A belajar yang dilakukan pada tahun 2007 oleh Fred Magdoff dari Universitas Vermont, menemukan bahwa dukungan aktif pemerintah pada jenis pertanian ini akan membantu produsen pangan – terutama petani di negara berkembang – dalam tantangan yang mereka hadapi.

Pertanian organik, salah satu jenis pertanian ekologis utama, dipromosikan di Filipina oleh Undang-Undang Republik 10068 atau Undang-Undang Organik tahun 2010 yang bertujuan untuk “mempromosikan dan membantu menerapkan praktik pertanian organik di negara ini.”

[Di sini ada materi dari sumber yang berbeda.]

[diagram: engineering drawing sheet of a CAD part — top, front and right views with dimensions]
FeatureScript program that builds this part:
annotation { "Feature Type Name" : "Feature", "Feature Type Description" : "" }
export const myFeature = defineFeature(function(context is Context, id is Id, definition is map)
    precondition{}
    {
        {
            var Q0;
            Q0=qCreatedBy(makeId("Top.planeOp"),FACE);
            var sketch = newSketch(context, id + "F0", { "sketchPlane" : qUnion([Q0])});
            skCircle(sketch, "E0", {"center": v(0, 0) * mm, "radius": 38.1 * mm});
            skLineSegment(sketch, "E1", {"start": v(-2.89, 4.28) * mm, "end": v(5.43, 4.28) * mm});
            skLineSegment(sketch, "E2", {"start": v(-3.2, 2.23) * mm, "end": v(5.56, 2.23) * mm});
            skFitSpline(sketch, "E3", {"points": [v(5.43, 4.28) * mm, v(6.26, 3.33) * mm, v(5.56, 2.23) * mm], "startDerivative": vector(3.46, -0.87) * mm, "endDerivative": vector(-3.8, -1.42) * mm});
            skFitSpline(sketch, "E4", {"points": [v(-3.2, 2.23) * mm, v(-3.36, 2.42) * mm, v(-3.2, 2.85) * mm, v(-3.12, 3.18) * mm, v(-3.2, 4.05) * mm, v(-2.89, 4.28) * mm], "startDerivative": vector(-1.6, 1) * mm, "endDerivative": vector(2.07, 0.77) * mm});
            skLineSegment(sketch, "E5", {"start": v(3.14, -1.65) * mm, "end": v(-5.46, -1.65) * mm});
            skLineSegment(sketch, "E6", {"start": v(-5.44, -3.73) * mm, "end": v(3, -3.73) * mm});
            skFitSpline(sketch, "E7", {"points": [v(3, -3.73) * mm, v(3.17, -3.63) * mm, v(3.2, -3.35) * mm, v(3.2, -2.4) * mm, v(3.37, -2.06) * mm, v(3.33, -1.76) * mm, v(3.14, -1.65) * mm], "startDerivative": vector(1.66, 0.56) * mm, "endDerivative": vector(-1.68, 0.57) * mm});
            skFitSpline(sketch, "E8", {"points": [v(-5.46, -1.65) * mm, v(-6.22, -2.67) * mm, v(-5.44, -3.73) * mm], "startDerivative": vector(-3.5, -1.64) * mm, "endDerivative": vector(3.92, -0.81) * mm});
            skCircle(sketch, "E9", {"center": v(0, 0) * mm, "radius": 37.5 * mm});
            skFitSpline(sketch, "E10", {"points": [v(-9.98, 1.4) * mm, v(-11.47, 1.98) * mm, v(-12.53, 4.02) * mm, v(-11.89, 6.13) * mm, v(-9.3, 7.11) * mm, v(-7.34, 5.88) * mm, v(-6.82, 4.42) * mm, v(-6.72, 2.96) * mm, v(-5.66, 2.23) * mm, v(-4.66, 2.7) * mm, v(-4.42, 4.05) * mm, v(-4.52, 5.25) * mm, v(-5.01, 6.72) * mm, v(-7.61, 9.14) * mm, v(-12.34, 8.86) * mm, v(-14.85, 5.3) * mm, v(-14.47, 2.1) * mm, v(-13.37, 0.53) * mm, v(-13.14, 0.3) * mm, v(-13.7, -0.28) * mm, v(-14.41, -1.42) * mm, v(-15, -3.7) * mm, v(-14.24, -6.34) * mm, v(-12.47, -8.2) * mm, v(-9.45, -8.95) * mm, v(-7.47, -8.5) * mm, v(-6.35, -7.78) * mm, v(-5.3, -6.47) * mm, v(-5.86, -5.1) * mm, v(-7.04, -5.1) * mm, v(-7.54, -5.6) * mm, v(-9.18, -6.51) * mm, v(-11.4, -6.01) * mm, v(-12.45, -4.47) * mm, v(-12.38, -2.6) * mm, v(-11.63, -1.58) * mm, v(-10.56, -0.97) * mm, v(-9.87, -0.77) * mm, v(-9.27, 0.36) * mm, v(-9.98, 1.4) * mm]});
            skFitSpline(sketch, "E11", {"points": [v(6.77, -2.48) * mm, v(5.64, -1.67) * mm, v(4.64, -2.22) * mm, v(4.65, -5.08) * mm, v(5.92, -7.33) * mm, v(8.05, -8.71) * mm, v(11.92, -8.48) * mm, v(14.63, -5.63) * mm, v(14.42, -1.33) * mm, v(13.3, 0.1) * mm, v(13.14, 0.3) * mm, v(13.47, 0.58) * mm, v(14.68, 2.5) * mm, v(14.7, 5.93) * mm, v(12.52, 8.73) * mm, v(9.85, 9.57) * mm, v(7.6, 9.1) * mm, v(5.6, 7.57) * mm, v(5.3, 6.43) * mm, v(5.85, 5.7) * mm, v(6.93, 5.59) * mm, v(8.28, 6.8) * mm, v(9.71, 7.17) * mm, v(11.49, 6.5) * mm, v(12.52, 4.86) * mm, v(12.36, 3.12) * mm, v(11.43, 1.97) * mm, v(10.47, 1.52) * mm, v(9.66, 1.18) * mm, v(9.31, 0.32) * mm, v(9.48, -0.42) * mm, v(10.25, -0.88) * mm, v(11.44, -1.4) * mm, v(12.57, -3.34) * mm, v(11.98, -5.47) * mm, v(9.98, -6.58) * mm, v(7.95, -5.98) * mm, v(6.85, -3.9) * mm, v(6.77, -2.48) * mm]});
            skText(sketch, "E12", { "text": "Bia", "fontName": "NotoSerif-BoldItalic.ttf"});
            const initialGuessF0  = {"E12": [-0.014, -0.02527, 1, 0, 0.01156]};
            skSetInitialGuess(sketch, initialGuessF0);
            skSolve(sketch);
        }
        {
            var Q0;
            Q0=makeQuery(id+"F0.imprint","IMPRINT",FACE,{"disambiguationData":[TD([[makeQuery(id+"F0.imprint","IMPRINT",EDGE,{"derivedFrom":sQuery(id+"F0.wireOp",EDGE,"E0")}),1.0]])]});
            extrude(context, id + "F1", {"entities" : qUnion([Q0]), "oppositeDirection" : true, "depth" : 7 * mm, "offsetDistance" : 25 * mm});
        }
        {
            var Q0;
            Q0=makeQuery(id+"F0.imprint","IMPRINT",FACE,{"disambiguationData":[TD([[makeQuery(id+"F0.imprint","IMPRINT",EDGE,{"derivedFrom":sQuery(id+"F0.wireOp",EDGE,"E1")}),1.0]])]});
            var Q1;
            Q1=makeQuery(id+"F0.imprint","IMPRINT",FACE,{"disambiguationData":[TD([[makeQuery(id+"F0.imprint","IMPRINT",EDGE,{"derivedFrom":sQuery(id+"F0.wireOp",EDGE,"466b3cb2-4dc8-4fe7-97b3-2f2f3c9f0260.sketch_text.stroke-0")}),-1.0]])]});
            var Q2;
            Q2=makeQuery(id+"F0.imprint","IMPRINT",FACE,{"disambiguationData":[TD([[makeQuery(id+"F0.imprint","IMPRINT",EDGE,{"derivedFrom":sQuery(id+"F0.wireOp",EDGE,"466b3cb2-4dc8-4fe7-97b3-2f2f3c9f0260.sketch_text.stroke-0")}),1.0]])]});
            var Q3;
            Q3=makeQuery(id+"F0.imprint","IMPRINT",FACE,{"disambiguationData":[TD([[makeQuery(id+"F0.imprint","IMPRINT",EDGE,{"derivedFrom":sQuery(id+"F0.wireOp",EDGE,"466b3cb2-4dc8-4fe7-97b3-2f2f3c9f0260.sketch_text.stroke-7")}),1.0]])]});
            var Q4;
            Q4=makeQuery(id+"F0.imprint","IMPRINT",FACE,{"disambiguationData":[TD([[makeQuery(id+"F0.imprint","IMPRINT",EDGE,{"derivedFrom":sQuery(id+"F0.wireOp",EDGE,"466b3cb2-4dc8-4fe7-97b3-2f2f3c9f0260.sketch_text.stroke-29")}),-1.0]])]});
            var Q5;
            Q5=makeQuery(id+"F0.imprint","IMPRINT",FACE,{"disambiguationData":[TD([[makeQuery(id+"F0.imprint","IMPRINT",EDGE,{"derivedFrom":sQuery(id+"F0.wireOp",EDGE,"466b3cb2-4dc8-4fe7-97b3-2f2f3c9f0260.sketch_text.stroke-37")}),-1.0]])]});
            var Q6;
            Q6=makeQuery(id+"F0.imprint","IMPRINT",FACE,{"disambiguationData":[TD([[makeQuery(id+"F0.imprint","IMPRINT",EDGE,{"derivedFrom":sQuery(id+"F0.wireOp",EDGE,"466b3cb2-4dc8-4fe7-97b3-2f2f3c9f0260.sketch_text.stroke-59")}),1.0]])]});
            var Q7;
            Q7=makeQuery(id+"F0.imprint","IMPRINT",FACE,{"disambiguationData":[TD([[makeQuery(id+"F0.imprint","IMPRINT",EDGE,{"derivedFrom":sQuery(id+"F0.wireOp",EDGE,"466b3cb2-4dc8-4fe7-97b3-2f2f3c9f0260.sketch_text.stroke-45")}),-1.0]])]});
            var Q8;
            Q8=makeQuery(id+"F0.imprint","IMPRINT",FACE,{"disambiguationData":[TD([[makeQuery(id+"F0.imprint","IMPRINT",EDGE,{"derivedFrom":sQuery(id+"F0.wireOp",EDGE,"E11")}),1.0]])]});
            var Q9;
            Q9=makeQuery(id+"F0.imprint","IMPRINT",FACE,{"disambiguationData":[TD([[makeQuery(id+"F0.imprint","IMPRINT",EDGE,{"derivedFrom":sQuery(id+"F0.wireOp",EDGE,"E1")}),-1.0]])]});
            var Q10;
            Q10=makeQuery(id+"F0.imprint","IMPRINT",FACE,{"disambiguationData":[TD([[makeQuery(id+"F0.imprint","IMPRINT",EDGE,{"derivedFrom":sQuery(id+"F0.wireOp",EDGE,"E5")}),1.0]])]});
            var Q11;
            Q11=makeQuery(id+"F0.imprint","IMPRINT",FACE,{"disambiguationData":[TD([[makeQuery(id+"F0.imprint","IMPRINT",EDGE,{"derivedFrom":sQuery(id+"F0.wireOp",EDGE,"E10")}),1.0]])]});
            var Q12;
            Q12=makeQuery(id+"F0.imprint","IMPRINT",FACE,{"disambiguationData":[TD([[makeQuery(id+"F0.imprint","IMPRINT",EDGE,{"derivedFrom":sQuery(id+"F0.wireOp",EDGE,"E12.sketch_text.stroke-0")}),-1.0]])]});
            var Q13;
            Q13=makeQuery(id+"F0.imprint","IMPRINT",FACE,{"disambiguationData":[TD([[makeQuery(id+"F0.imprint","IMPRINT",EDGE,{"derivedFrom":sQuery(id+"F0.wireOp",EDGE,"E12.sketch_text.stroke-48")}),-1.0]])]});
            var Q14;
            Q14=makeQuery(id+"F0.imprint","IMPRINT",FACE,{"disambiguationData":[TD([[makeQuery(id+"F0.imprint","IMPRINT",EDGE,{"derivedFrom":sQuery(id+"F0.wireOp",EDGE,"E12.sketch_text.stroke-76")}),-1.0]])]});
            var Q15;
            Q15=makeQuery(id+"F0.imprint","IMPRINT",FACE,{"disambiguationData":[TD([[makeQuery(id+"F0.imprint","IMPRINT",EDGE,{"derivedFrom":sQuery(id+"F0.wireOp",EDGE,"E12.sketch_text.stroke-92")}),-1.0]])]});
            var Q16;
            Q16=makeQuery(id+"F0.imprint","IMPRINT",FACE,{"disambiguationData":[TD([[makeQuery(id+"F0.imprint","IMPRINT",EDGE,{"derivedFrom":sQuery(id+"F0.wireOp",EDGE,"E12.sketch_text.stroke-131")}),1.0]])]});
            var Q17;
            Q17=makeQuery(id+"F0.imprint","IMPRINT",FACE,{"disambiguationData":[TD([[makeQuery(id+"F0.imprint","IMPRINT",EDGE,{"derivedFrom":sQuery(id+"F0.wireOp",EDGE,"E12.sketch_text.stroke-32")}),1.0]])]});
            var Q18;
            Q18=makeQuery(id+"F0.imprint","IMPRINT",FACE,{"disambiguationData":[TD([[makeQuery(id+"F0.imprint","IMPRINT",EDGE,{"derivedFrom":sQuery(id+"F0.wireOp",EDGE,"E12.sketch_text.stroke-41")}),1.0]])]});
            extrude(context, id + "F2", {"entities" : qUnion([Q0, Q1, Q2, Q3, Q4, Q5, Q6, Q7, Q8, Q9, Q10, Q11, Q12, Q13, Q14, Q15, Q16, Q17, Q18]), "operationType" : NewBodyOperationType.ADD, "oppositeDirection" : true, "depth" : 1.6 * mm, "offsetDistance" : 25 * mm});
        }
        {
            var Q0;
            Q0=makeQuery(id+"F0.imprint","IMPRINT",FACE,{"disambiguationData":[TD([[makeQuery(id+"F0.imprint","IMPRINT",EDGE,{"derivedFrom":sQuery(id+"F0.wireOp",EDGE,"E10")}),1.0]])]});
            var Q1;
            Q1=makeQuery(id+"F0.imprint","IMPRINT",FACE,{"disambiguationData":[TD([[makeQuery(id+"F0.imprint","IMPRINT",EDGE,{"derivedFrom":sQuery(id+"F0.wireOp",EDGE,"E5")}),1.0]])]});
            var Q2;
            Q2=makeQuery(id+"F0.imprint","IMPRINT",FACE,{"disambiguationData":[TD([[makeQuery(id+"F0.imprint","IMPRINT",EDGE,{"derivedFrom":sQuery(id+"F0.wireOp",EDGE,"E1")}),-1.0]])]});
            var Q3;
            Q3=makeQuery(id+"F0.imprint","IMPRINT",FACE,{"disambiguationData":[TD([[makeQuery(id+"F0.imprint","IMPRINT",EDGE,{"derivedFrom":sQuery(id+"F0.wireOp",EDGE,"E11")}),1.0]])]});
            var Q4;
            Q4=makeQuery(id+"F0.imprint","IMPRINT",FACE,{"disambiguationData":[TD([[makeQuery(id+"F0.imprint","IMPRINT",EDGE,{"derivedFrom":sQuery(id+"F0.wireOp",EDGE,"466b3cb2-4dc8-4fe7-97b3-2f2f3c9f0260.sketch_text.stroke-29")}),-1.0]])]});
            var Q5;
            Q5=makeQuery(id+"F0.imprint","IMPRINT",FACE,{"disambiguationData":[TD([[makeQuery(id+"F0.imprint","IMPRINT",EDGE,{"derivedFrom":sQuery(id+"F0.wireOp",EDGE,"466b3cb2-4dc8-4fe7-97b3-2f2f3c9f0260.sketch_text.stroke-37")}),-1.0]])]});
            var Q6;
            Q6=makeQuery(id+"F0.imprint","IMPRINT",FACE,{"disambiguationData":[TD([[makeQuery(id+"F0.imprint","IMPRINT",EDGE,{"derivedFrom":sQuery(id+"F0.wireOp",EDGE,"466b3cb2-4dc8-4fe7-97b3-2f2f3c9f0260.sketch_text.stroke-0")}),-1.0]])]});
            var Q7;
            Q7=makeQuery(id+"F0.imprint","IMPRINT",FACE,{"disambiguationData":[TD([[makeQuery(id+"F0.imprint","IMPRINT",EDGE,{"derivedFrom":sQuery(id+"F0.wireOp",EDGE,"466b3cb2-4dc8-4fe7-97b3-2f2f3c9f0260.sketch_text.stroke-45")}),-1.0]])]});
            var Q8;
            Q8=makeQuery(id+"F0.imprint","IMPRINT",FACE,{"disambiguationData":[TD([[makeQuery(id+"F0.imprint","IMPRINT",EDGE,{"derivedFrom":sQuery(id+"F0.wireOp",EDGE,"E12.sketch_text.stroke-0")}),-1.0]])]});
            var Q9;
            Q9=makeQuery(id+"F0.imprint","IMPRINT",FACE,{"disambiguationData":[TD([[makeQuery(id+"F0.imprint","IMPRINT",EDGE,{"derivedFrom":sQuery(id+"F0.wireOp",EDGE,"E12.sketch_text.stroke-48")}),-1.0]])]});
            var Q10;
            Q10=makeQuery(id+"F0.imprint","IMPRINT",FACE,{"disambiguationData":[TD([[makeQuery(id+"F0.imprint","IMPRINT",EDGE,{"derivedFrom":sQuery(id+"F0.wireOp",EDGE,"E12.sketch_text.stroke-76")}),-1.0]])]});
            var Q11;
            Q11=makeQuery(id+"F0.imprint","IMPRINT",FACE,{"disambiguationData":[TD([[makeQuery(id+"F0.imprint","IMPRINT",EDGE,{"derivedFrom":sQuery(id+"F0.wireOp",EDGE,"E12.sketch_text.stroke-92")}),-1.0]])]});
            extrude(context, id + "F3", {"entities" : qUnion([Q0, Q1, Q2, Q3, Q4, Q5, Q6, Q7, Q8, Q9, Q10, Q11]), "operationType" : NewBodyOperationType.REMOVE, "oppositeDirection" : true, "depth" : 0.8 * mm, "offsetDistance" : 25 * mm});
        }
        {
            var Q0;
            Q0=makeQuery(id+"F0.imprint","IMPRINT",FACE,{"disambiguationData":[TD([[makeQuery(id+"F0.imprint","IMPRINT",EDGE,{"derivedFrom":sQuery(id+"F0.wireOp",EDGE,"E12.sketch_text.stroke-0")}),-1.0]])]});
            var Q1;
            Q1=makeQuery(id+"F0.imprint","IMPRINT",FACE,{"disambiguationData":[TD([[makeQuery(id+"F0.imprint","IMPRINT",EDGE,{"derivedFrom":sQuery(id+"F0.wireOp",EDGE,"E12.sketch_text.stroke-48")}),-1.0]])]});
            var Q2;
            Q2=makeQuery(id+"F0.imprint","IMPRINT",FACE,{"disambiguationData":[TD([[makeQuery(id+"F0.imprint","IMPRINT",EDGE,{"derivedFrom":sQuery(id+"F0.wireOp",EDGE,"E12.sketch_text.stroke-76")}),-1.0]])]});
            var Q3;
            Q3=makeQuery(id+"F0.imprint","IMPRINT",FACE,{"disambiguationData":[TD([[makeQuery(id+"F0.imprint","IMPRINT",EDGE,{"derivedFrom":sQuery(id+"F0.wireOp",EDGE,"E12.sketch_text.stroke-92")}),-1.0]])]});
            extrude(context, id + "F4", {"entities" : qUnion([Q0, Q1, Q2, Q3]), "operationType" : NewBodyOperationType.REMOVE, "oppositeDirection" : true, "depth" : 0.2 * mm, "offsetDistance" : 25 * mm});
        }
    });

Daripada berfokus pada GMO, para pemangku kepentingan sebaiknya hanya memperbaiki solusi yang sudah ada terhadap kerawanan pangan dan defisiensi nutrisi seperti fortifikasi pangan, suplementasi vitamin A, dan diversifikasi pangan.

“Solusi-solusi ini harus didukung oleh kebijakan-kebijakan yang memungkinkan petani dan industri untuk menerapkan pertanian ekologis dan bukan ilusi GMO, yang hanya akan mengalihkan sumber daya dari solusi-solusi yang sudah ada,” tambah Ocampo. – Rappler.com

Bagaimana kita bisa membantu melawan kelaparan? Rekomendasikan LSM, laporkan apa yang dilakukan sekolah atau LGU Anda, atau sarankan solusi kreatif. Email kami di [email protected]. Jadilah bagian dari #Proyek Kelaparan.